Dinas Pertanian dan Ketahanan Pangan (DPKP) Kabupaten Tangerang mencatat banjir ini terjadi sejak Desember 2025 hingga Januari 2026.
Kepala Bidang Produksi Pangan dan Hortikultura DPKP Kabupaten Tangerang, Bambang, mengungkapkan data per 19 Januari 2026.

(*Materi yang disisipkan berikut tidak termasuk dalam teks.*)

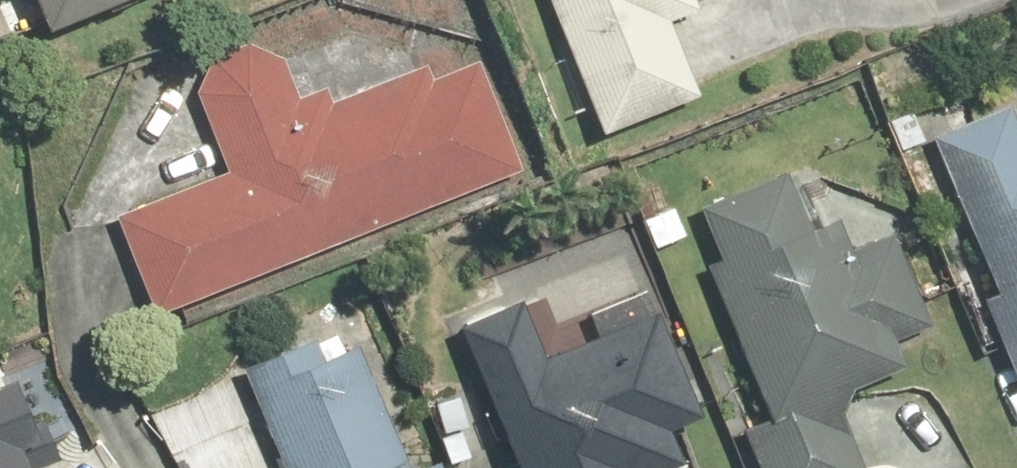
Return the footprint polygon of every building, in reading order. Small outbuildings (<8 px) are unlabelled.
[(36,36),(124,0),(21,0),(36,36)] [(591,137),(689,101),(661,26),(692,15),(686,0),(541,0),(591,137)] [(219,176),(108,217),(145,314),(516,176),(473,62),(427,80),(423,67),(324,104),(319,90),(292,100),(276,58),(245,44),(203,60),(188,91),(219,176)] [(926,136),(987,291),(971,297),(1006,386),(1016,382),(1016,144),(1002,106),(926,136)] [(690,206),(711,261),(697,266),(759,429),(737,437),(748,467),(853,467),(831,414),(840,391),(894,370),(882,340),(922,325),(884,232),(840,248),(827,217),(800,228),(778,173),(690,206)] [(447,327),(501,467),(661,467),(666,466),(653,434),(688,420),(647,314),(532,358),(511,303),(447,327)] [(351,350),(316,364),(308,343),(234,372),(272,467),(398,467),(351,350)] [(44,465),(28,424),(11,430),(0,402),(0,467),(38,467),(44,465)]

“Terdapat 804 hektare sawah di Kabupaten Tangerang yang terdampak banjir,” ujarnya, Selasa (20/1).
Bambang menjelaskan, area persawahan yang terdampak tersebar di 39 desa di 15 kecamatan.
Sawah yang terendam umumnya ditanami padi varietas inpari, ciherang, dan mekongga.
“Yang paling banyak terdampak itu di Desa Carenang, Kecamatan Cisoka. Di sana ada 107 hektare sawah varietas inpari dan ciherang yang terdampak,” jelasnya.
Dari total 804 hektare sawah yang terdampak banjir, sekitar 29 hektare mengalami puso atau gagal panen.
“Dari insiden banjir itu, 29 hektare sawah yang ada di Kabupaten Tangerang mengalami puso,” pungkas Bambang.